After he left, I took to the couch where I wrapped the sheet around me like a cocoon and picked up my phone. I typed his name into the search bar with the word “conviction” and learned about a life that was snuffed out by a single bullet. He and his companion had only meant to intimidate the victim, their testimony read.

Twenty-four years.

I imagined him in his cell, aging, time passing, relentless; the lines in his face deepening and the light in his eyes dimming with each parole denial.

As well it should dim, I thought. No, wait. He had remorse. He had served his time. He had made amends through the system. Right? I didn’t know. The more I tried to articulate my feelings, the more my mind filled with imagery. I pictured the family of the slain victim, gathering around on the day of the shooting, holding on to each other, and holding on to the hope that maybe one day they could make sense of this terrible thing, this life interrupted and perhaps find forgiveness. Or not. I imagined him getting on a bus the day of his release, disoriented, knowing no one, no longer a hopeful college student, but a man, broken, calloused, regretful, unsure of the next turn, white-knuckling the steadying pole as the bus rounded another corner to his new-old life. The harsh angles of the prison yard fading in the distance, too foreign against a sweet summer sky. I saw him looking out the window at terrain he hadn’t seen in twenty-four years.

How the landscape must have changed, how houses must have sprung up, been torn down, and rebuilt. I imagined the spirit of his victim sitting next to him on that bus, looking out the window at an empty, open road, its forks remaining unexplored.

*****

One year later, at the deli, I pushed my omelet around the plate with my fork, circling a rogue mushroom, tears streaming and coffee going cold.

“Sweetie, it’s not like you dated a murderer on purpose,” my comedy colleague offered. “Why all the shame? I mean, it’s not like you put your profile up on E-Felony and now you’ll only date people in orange jumpsuits. Seriously. You saw a photo you liked. You swiped right. You went out for tacos.
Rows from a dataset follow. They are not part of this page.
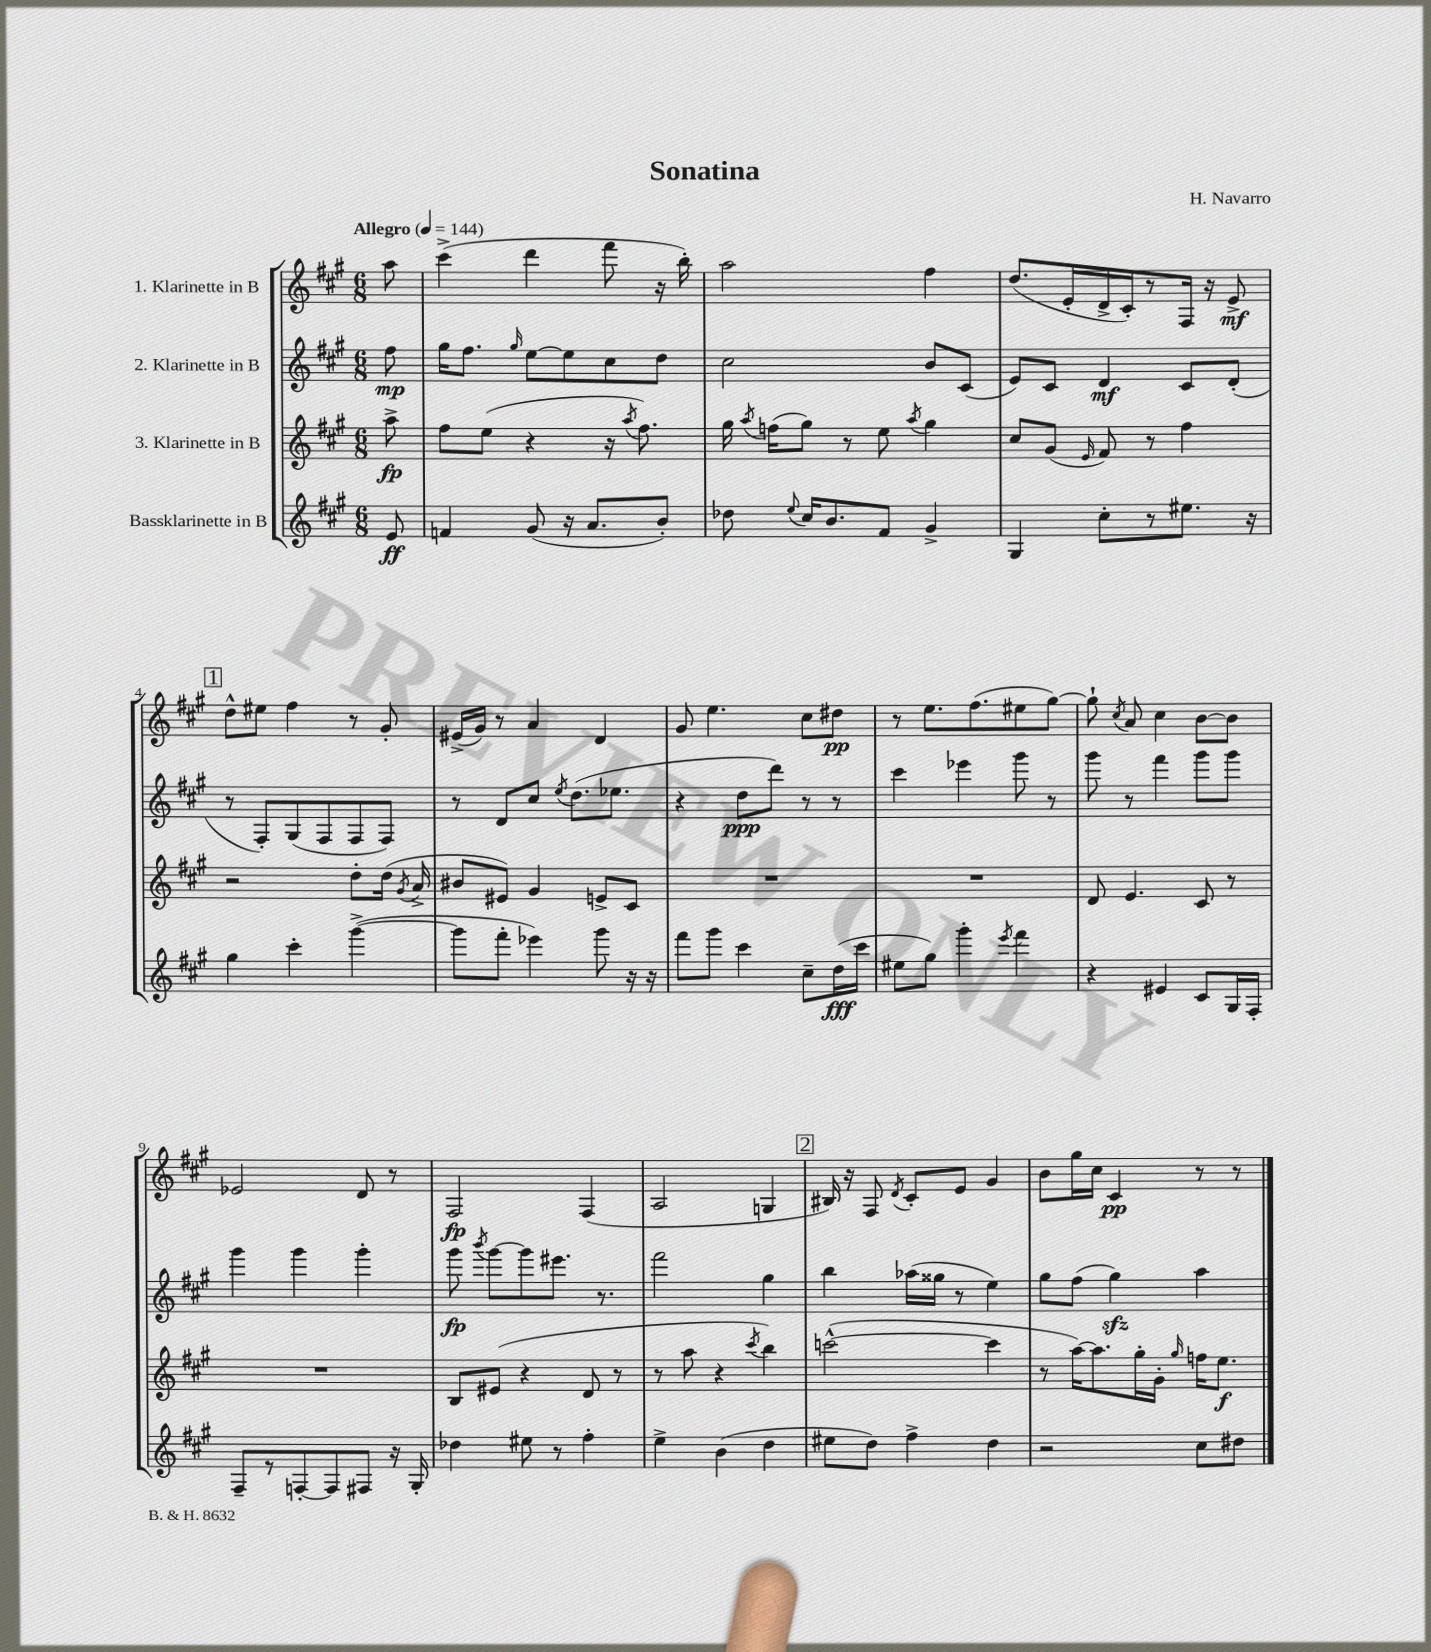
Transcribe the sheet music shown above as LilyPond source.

\header { title = "Sonatina" composer = "H. Navarro" }
<<
\new StaffGroup <<
\new Staff = "s0" \with { instrumentName = "1. Klarinette in B" } {
    \clef treble \key a \major \numericTimeSignature \time 6/8 \partial 8 \tempo "Allegro" 4 = 144
    \autoBeamOff a''8 |
    cis'''4->( d'''4 fis'''8 r16 b''16-.) |
    a''2 fis''4 |
    d''8.[( e'16-. d'16-> cis'16-.) r8 fis16] r16 e'8->\mf |
    \mark \markup { \box "1" } d''8[-^ eis''8] fis''4 r8 gis'8-. |
    eis'16[->( gis'16]) r8 a'4 d'4 |
    gis'8 e''4. cis''8[ dis''8]\pp |
    r8 e''8.[ fis''8.( eis''8 gis''8]~) |
    gis''8-! \acciaccatura { cis''8 } a'8 cis''4 b'8[~ b'8] |
    ees'2 d'8 r8 |
    fis2\fp fis4( |
    a2 g4 |
    \mark \markup { \box "2" } bis16) r16 fis8 \acciaccatura { d'8 } cis'8[-. e'8] gis'4 |
    b'8[ gis''16 cis''16] cis'4\pp r8 r8 \bar "|." |
}
\new Staff = "s1" \with { instrumentName = "2. Klarinette in B" } {
    \clef treble \key a \major \numericTimeSignature \time 6/8 \partial 8
    \autoBeamOff fis''8\mp |
    gis''16[ fis''8.] \grace { gis''16 } e''8[~ e''8 cis''8 d''8] |
    cis''2 b'8[ cis'8]( |
    e'8[) cis'8] d'4\mf cis'8[ d'8]-.( |
    \mark \markup { \box "1" } r8 fis8[-.) gis8( fis8 fis8 fis8]) |
    r8 d'8[ cis''8] \acciaccatura { e''8 } d''8.[( ees''8.] |
    r4 d''8[\ppp d'''8]) r8 r8 |
    cis'''4 ees'''4 gis'''8 r8 |
    gis'''8 r8 fis'''4 gis'''8[ gis'''8] |
    gis'''4 gis'''4 gis'''4-. |
    gis'''8\fp \acciaccatura { b'''8 } gis'''8[~ gis'''8 eis'''8.] r8. |
    fis'''2 gis''4 |
    \mark \markup { \box "2" } b''4 aes''16[( gisis''16] r8 e''4) |
    gis''8[ fis''8]( gis''4\sfz) a''4 \bar "|." |
}
\new Staff = "s2" \with { instrumentName = "3. Klarinette in B" } {
    \clef treble \key a \major \numericTimeSignature \time 6/8 \partial 8
    \autoBeamOff a''8->\fp |
    fis''8[ e''8]( r4 r16 \acciaccatura { a''8 } fis''8.) |
    gis''16 \acciaccatura { a''8 } f''16[( gis''8]) r8 e''8 \acciaccatura { a''8 } gis''4 |
    cis''8[ gis'8]( \grace { e'16 } fis'8) r8 fis''4 |
    \mark \markup { \box "1" } r2 d''8[-. d''16]( \acciaccatura { gis'8 } a'16-> |
    bis'8[ eis'8]) gis'4 e'8[-> cis'8] |
    R2. |
    R2. |
    d'8 e'4. cis'8 r8 |
    R2. |
    b8[ eis'8]( r4 d'8 r8 |
    r8 a''8 r4 \acciaccatura { cis'''8 } b''4) |
    \mark \markup { \box "2" } c'''2~-^( c'''4 |
    r8 a''16[~) a''8. gis''16-. gis'16]-. \grace { gis''16 } f''16[ e''8.]\f \bar "|." |
}
\new Staff = "s3" \with { instrumentName = "Bassklarinette in B" } {
    \clef treble \key a \major \numericTimeSignature \time 6/8 \partial 8
    \autoBeamOff e'8\ff |
    f'4 gis'8( r16 a'8.[ b'8]-.) |
    des''8 \appoggiatura { e''8 } cis''16[ b'8. fis'8] gis'4-> |
    gis4 cis''8[-. r8 eis''8.] r16 |
    \mark \markup { \box "1" } gis''4 cis'''4-. gis'''4~->( |
    gis'''8[ fis'''8]-. ees'''4) gis'''8 r16 r16 |
    fis'''8[ gis'''8] cis'''4 cis''8[-- d''16\fff( cis'''16] |
    eis''8[ gis''8]) gis'''4-. \acciaccatura { e'''8 } fis'''4 |
    r4 eis'4 cis'8[ gis16 fis16]-. |
    fis8[-- r8 f8~-. f8 fis8] r16 gis16-. |
    des''4 eis''8 r8 fis''4-. |
    e''4-> b'4( d''4 |
    \mark \markup { \box "2" } eis''8[ d''8]) fis''4-> d''4 |
    r2 cis''8[ dis''8] \bar "|." |
}
>>
>>
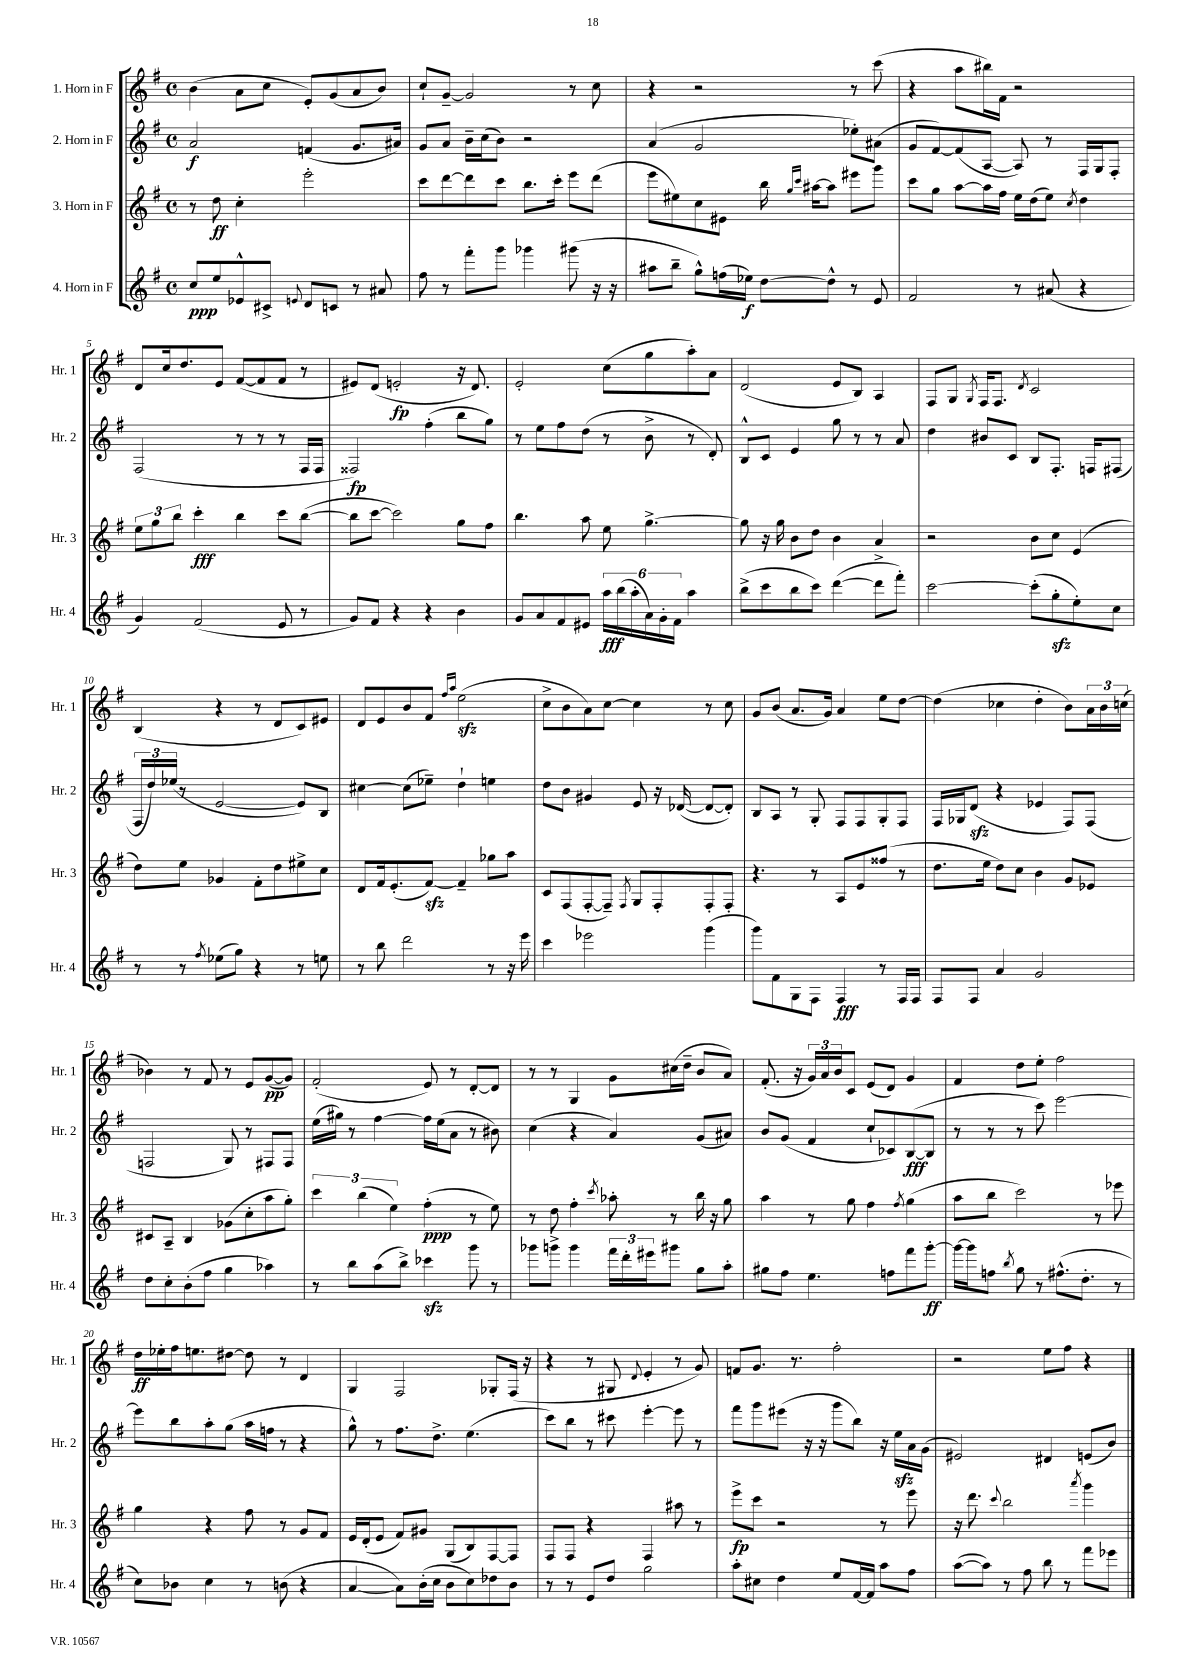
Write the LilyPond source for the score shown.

<<
\new StaffGroup <<
\new Staff = "s0" \with { instrumentName = "1. Horn in F" shortInstrumentName = "Hr. 1" } {
    \clef treble \key g \major \defaultTimeSignature \time 4/4
    b'4( a'8 c''8 e'8-.) g'8( a'8 b'8) |
    c''8-! g'8~-- g'2 r8 c''8 |
    r4 r2 r8 c'''8( |
    r4 a''8 bis''16) fis'16 r2 |
    d'8 c''16 d''8. e'8 fis'8~( fis'8 fis'8 r8 |
    eis'8) d'8( e'2-.\fp r16 d'8.) |
    e'2-. c''8( g''8 a''8-.) a'8 |
    d'2( e'8 b8) a4 |
    fis8 g8 \acciaccatura { g8 } fis16 fis8. \acciaccatura { d'8 } c'2 |
    b4( r4 r8 d'8 c'8) eis'8 |
    d'8 e'8 b'8 fis'8 \grace { fis''16 a''16 } e''2\sfz( |
    c''8-> b'8 a'8) c''8~ c''4 r8 c''8 |
    g'8 b'8( a'8. g'16) a'4 e''8 d''8~ |
    d''4( ces''4 d''4-. b'8) \tuplet 3/2 { a'16 b'16 c''16( } |
    bes'4) r8 fis'8 r8 e'8 g'8~\pp( g'8) |
    fis'2-.( e'8) r8 d'8~-. d'8 |
    r8 r8 g4 g'8 cis''16( d''16-- b'8 a'8) |
    fis'8.-.( r16 \tuplet 3/2 { g'16) a'16 b'16 } c'8 e'8( d'8) g'4 |
    fis'4 d''8 e''8-. fis''2 |
    d''16\ff ees''16-. fis''16 e''8. dis''8~ dis''8 r8 d'4 |
    g4 fis2 ges8-. fis16( r16 |
    r4 r8 gis8 \appoggiatura { d'8 } e'4-. r8 g'8) |
    f'8 g'8. r8. fis''2-. |
    r2 e''8 fis''8 r4 \bar "|." |
}
\new Staff = "s1" \with { instrumentName = "2. Horn in F" shortInstrumentName = "Hr. 2" } {
    \clef treble \key g \major \defaultTimeSignature \time 4/4
    a'2\f f'4( g'8. ais'16) |
    g'8 a'8 b'16-- c''16( b'8) r2 |
    a'4( g'2 ees''8-.) ais'8( |
    g'8 fis'8~) fis'8( a8~ a8) r8 fis16 g16 fis8-. |
    fis2( r8 r8 r8 fis16 fis16 |
    fisis2\fp) fis''4-.( b''8 g''8) |
    r8 e''8 fis''8 d''8( r8 b'8-> r8 d'8-.) |
    b8-^ c'8 e'4 g''8 r8 r8 a'8 |
    d''4 bis'8 c'8 b8 fis8.-. f16 fis8( |
    \tuplet 3/2 { fis16 d''16) ees''16( } r8 e'2~ e'8) b8 |
    cis''4~ cis''8( ees''8--) d''4-! e''4 |
    d''8 b'8 gis'4 e'8 r16 des'16~( des'8~ des'8-.) |
    b8 a8 r8 g8-. fis8 fis8 g8-. fis8 |
    fis16 ges16 d'8\sfz( r4 ees'4 fis8) fis8( |
    f2 g8) r8 fis8 fis8 |
    e''16( gis''16) r8 fis''4~ fis''16 e''16( a'8 r8 bis'8) |
    c''4( r4 a'4) g'8( ais'8) |
    b'8 g'8( fis'4 c''8-! ces'8) b8~\fff( b8 |
    r8 r8 r8 c'''8) e'''2~ |
    e'''8 b''8 a''8-. g''8( a''16 f''16 r8 r4 |
    g''8-^) r8 fis''8. d''8.-> e''4.( |
    c'''8) b''8 r8 cis'''8 e'''4~-. e'''8 r8 |
    fis'''8 g'''8 eis'''8( r16 r16 g'''8 b''8) r16 e''16\sfz a'16 g'16( |
    eis'2) dis'4 e'8( b'8) \bar "|." |
}
\new Staff = "s2" \with { instrumentName = "3. Horn in F" shortInstrumentName = "Hr. 3" } {
    \clef treble \key g \major \defaultTimeSignature \time 4/4
    r8 d''8\ff c''4-. e'''2-. |
    c'''8 d'''8~ d'''8 c'''8 b''8. c'''16-. e'''8 d'''8( |
    e'''8 eis''8) c''8 eis'8 b''16 \grace { g''16 c'''16 } ais''16~ ais''8 eis'''8 g'''8 |
    c'''8 g''8 a''8~ a''16 fis''16 e''16 d''16( e''8) \acciaccatura { c''8 } d''4 |
    \tuplet 3/2 { e''8 g''8 b''8 } c'''4-.\fff b''4 c'''8 b''8~( |
    b''8 c'''8~ c'''2) g''8 fis''8 |
    b''4. a''8 e''8 g''4.~-> |
    g''8 r16 g''16 b'8 d''8 b'4 a'4-> |
    r2 b'8 c''8 e'4( |
    d''8) e''8 ges'4 fis'8-. d''8 eis''8-> c''8 |
    d'8 fis'16 e'8.-.( fis'8~\sfz) fis'4-- ges''8 a''8 |
    c'8 fis8( fis8~-. fis8--) \acciaccatura { fis8 } g8 fis8-. fis8-. fis8-. |
    r4. r8 a8 e'8 fisis''8( r8 |
    d''8. e''16 d''8) c''8 b'4 g'8 ees'8 |
    cis'8 a8-- b4 ges'8( c''8-. a''8 g''8-.) |
    \tuplet 3/2 { c'''4 b''4( e''4) } fis''4-.\ppp( r8 e''8) |
    r8 d''8 fis''4-. \acciaccatura { c'''8 } aes''8-. r8 b''16 r16 g''8 |
    a''4 r8 g''8 fis''4 \acciaccatura { fis''8 } g''4( |
    a''8 b''8 c'''2) r8 ees'''8 |
    g''4 r4 fis''8 r8 g'8 fis'8 |
    e'16 d'16-.( e'8 fis'8) gis'8 g8( b8) fis8~ fis8 |
    fis8 fis8 r4 fis4 ais''8 r8 |
    e'''8->\fp c'''8 r2 r8 e'''8 |
    r16 d'''8. \appoggiatura { c'''8 } b''2 \acciaccatura { a'''8 } g'''4 \bar "|." |
}
\new Staff = "s3" \with { instrumentName = "4. Horn in F" shortInstrumentName = "Hr. 4" } {
    \clef treble \key g \major \defaultTimeSignature \time 4/4
    c''8\ppp e''8 ees'8-^ cis'8-> \appoggiatura { e'8 } d'8 c'8 r8 ais'8 |
    fis''8 r8 fis'''8-. g'''8 ges'''4 gis'''8( r16 r16 |
    ais''8 b''8-- g''8-^) f''16( ees''16\f) d''8~ d''8-^ r8 e'8 |
    fis'2 r8 ais'8( r4 |
    g'4) fis'2( e'8 r8 |
    g'8) fis'8 r4 r4 b'4 |
    g'8 a'8 fis'8 eis'8 \tuplet 6/4 { a''16\fff b''16( a''16-. a'16) g'16-. fis'16 } a''4 |
    b''8->( c'''8 b''8 c'''8) d'''4~( d'''8 fis'''8-.) |
    c'''2~ c'''8-.( g''8-.\sfz e''8-.) c''8 |
    r8 r8 \acciaccatura { fis''8 } ees''8( g''8) r4 r8 e''8 |
    r8 b''8 d'''2 r8 r16 e'''16 |
    c'''4 ees'''2 g'''4( |
    g'''8) fis'8 g8 fis8 fis4\fff r8 fis16 fis16 |
    fis8 fis8 a'4 g'2 |
    d''8 c''8-. b'8-.( fis''8 g''4 aes''4) |
    r8 b''8 a''8( b''8->) ces'''4\sfz g'''8 r8 |
    ges'''8 g'''8-> g'''4 \tuplet 3/2 { fis'''16 d'''16-. eis'''16 } gis'''8 g''8 a''8-. |
    gis''8 fis''8 e''4. f''8 fis'''8 g'''8~-.\ff |
    g'''16~ g'''16 f''8 \acciaccatura { b''8 } g''8 r8 fis''8.-^( d''8.-. r8 |
    c''8) bes'8 c''4 r8 b'8( r4 |
    a'4~ a'8) b'16-.( c''16 b'8 c''8) des''8 b'8 |
    r8 r8 e'8 d''8 g''2 |
    a''8-. cis''8 d''4 e''8 fis'16~ fis'16 a''8 fis''8 |
    a''8~( a''8) r8 fis''8 b''8 r8 fis'''8 ees'''8 \bar "|." |
}
>>
>>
How is this your fault?”

No – of course it wasn’t my fault, I reasoned, but I hadn’t been able to define that while caught up in the concept of “we are who we attract.” Had I heard that in a life coach sermon or read it in a romance guide? I couldn’t remember, but I knew I would need to unhinge that sidecar of shame to move forward. I had also experienced a seismic shake-up of my romantic identity. The bawdy comedienne with a surplus of dating stories and supposed prowess had just discovered that her heart was not as casual as she had once believed.

“Wait,” I said, brushing a tear from my cheek. “Did you just say E-Felony? That’s funny!”